**The task:**
Tally the lines in the items below that contain the word "many", and reply with only that number.

**Data for this exercise:**
<<<<

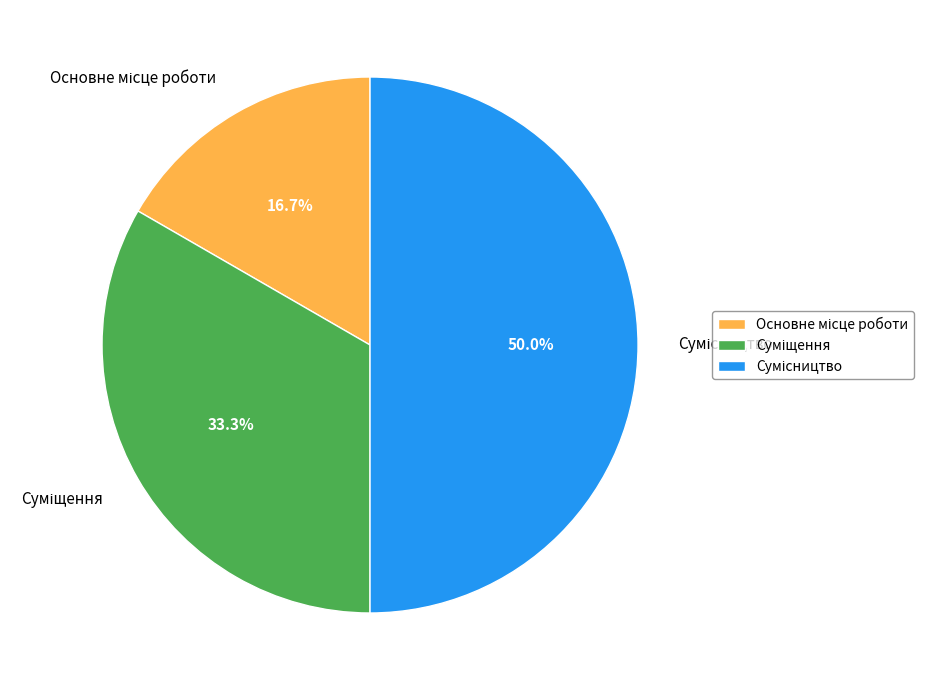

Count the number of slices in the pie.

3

>>>>
<<<<

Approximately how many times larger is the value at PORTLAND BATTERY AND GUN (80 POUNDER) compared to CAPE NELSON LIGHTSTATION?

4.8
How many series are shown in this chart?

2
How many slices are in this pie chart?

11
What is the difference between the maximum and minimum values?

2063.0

>>>>
<<<<

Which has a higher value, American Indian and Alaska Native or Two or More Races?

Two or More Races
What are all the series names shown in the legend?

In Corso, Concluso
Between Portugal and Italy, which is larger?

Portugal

>>>>

**Solution to the problem:**
3